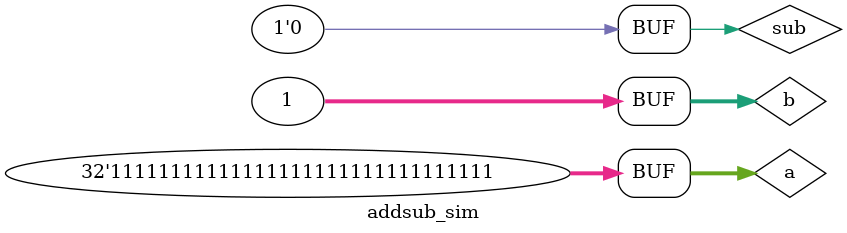
<source format=v>
`timescale 1ns / 1ps


module addsub_sim(    );

    reg [31:0] a = 32'd16;
    reg [31:0] b = 32'd12;
    reg sub = 0;
    
    wire [31:0] sum;
    wire cf;
    wire ovf;
    wire sf;
    wire zf;
    
    addsub #(32) U (a,b,sub,sum,cf,ovf,sf,zf);
    initial begin
    #200 sub = 1;
    #200 begin a = 32'h7f; b = 32'h2; sub = 0; end
    #200 begin a = 32'hff; b = 32'h2; sub = 0; end
    #200 begin a = 32'h7fffffff; b = 32'h2; sub = 0; end
    #200 begin a = 32'h16; b = 32'h17; sub = 1; end
    #200 begin a = 32'hffff; b = 32'h1; sub = 0; end
    #200 begin a = 32'hffffffff; b = 32'h1; sub = 0; end
    end
endmodule

</source>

◇ ◇ ◇ ◇ ◇ ◇ ◇

WHAT IS NEEDED.
Return every line from the material that contains the word "begin".

TASK OUTPUT.
    initial begin
    #200 begin a = 32'h7f; b = 32'h2; sub = 0; end
    #200 begin a = 32'hff; b = 32'h2; sub = 0; end
    #200 begin a = 32'h7fffffff; b = 32'h2; sub = 0; end
    #200 begin a = 32'h16; b = 32'h17; sub = 1; end
    #200 begin a = 32'hffff; b = 32'h1; sub = 0; end
    #200 begin a = 32'hffffffff; b = 32'h1; sub = 0; end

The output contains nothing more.